Third, the disappearance of Western civilization from the college curriculum is part of a larger demoralization of the West. The generations who have been taught that the relative prosperity of Western societies was achieved mainly by exploitation of humanity and heedless consumption of natural resources, or by geographic good fortune (e.g. Jared Diamond’s Guns, Germs, and Steel thesis) have faint reason to see themselves as part of a larger, meaningful, and worthy undertaking.

Combating such impoverishment, vulnerability, and anomie are pretty strong reasons for restoring Western civilization to the curriculum. Along with these three reasons might be the need for colleges and universities to find new ways to attract and hold on to students as the higher-education bubble deflates. The model of trying to be all things to all people with a curriculum of endless options is plainly failing. As online education inevitably swallows the market for students primarily interested in college degrees as a workplace credential, colleges will have to think hard about what alternative they can offer.
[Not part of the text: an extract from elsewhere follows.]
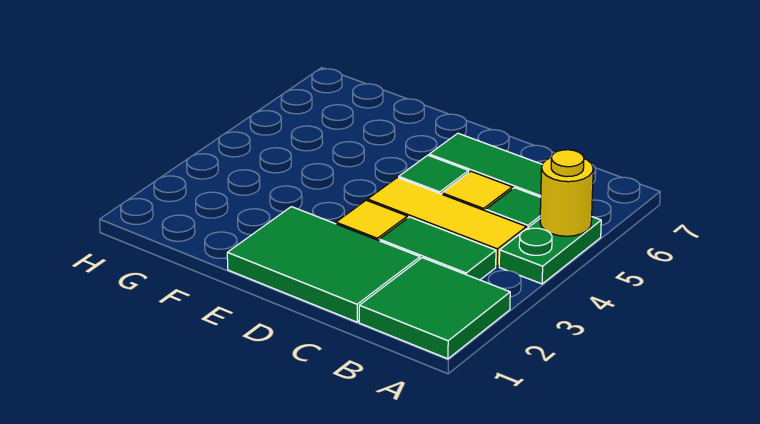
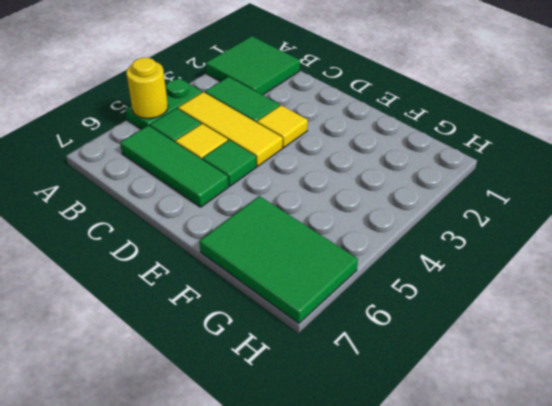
green tile C1:E2 level 1 -> green tile F6:H7 level 1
A coherent curriculum with something more substantial than nods in the direction of “critical thinking” could be the answer.

The diffuse hostility of American higher education toward Western civilization—both the civilization itself and the subject of academic study—leaves a curious cultural gap. Americans are plainly interested in history. The public reads vast quantities of nonfiction works of history and historical novels. We travel large distances to visit historic sites in the near east, Europe, and America. We are riveted by television and movie costume dramas. And even that barometer of the zeitgeist YouTube registers the playful fascination Americans have with the history of the West. The topic may be vanishing from the curriculum, but you can brush up on it in the “Epic Rap Battles of History” I alluded to at the beginning. That is where you can find Shakespeare faces off against Dr. SeussJustin Bieber duels with Beethoven, and Ben Franklin spars with Billy Mays. Yes, it has come to that.